Performed by The Chromelodia Project: Chris Brown, composition, piano & electronics; Theresa Wong, cello & voice; Kyle Bruckmann, oboe. The ensemble blends Just Intonation, improvisation, and interactive computer music. Its name refers to Harry Partch’s Chromelodeon, a reed-organ he used to play and teach his 43-tone tuning system to musicians.
Occhio combines notated microtonal music with electronically generated rhythms that fuel extended improvisations. Each song is written using a different subset of the tuning of Harry Partch’s 43-tone Chromelodeon reed-organ. Melodies are colored by pitches tuned to the simple ratio relationships that we humans intuitively recognize as resonances. Modern equal temperament has only 12 pitches per octave, like black-and-white compared to Just Intonation which draws from an infinity of integer ratios, moving thru the harmonic series from simple (harmony) to complex (dissonance), each with its own unique color.
The mode of each song provides a palette, or recipe, of interval colors to embody the images of its poetry.
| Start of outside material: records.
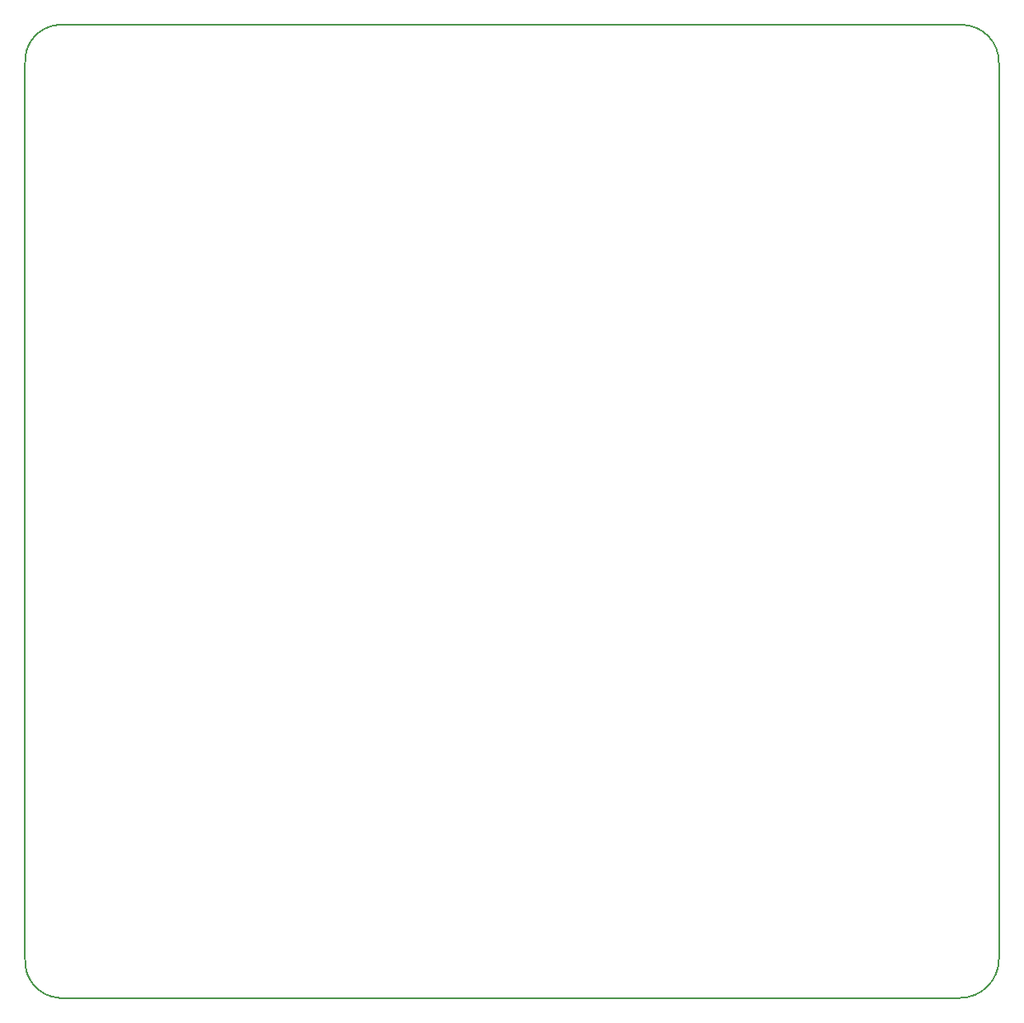
<source format=gm1>
G04 #@! TF.GenerationSoftware,KiCad,Pcbnew,5.1.0+dfsg1-1*
G04 #@! TF.CreationDate,2019-04-17T23:21:45+02:00*
G04 #@! TF.ProjectId,Revolve_A5,5265766f-6c76-4655-9f41-352e6b696361,rev?*
G04 #@! TF.SameCoordinates,Original*
G04 #@! TF.FileFunction,Profile,NP*
%FSLAX46Y46*%
G04 Gerber Fmt 4.6, Leading zero omitted, Abs format (unit mm)*
G04 Created by KiCad (PCBNEW 5.1.0+dfsg1-1) date 2019-04-17 23:21:45*
%MOMM*%
%LPD*%
G04 APERTURE LIST*
%ADD10C,0.150000*%
G04 APERTURE END LIST*
D10*
X98504669Y-150978600D02*
G75*
G03X102004669Y-154978600I3750000J-250000D01*
G01*
X98504669Y-150978600D02*
X98504669Y-58978600D01*
X101954669Y-55028600D02*
G75*
G03X98504669Y-58978600I250000J-3700000D01*
G01*
X101954669Y-55028600D02*
X194754669Y-55028600D01*
X198504669Y-58978600D02*
G75*
G03X194754669Y-55028600I-3850000J100000D01*
G01*
X198504669Y-58978600D02*
X198504669Y-150978600D01*
X194504669Y-154978600D02*
G75*
G03X198504669Y-150978600I0J4000000D01*
G01*
X194504669Y-154978600D02*
X102004669Y-154978600D01*
M02*

</source>
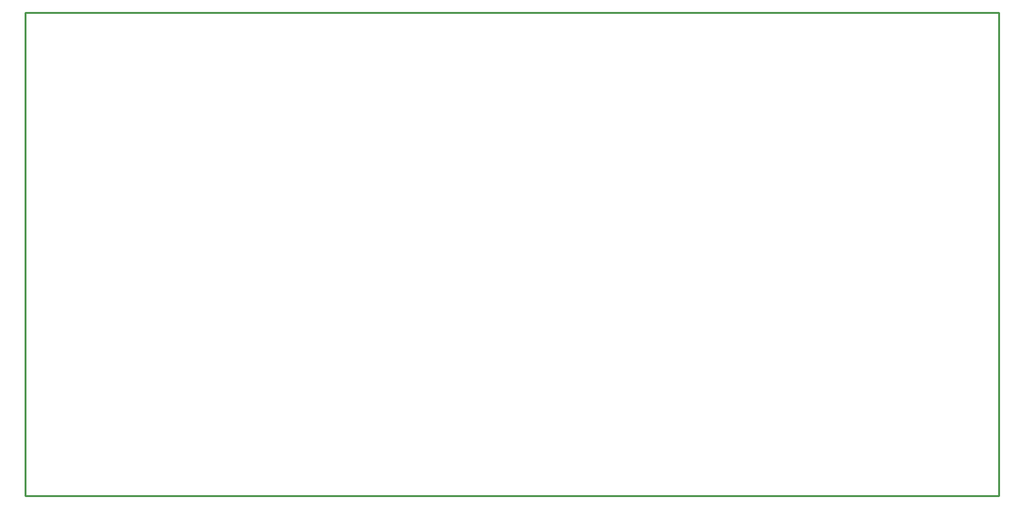
<source format=gko>
G04 Layer: BoardOutlineLayer*
G04 EasyEDA v6.5.15, 2023-07-15 19:13:26*
G04 7a4bf17ae9984c6ea0cf7d4767ac866e,10*
G04 Gerber Generator version 0.2*
G04 Scale: 100 percent, Rotated: No, Reflected: No *
G04 Dimensions in millimeters *
G04 leading zeros omitted , absolute positions ,4 integer and 5 decimal *
%FSLAX45Y45*%
%MOMM*%

%ADD10C,0.2540*%
D10*
X9728200Y-6235700D02*
G01*
X9728197Y-6235700D01*
X-215902Y-6235700D01*
X-215902Y-1092200D01*
X-215902Y266700D01*
X-215902Y266700D02*
G01*
X2895600Y266700D01*
X2895600Y266700D02*
G01*
X2895600Y266700D01*
X2908300Y266700D01*
X12865100Y266700D01*
X12865100Y-6235700D01*
X9728200Y-6235700D02*
G01*
X12865100Y-6235700D01*

%LPD*%
M02*

</source>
Every mode contains pitches with both major and minor qualities, to render both light and darkness. Influenced by the inventor Leon Theremin and the composer Henry Cowell’s Rhythmicon, I programmed interactive software that automatically generates electronic polyrhythms from ratios that I play on the piano keyboard. The rhythms provide foils for improvisation by the players, while also being bound to the pitch relations of the music.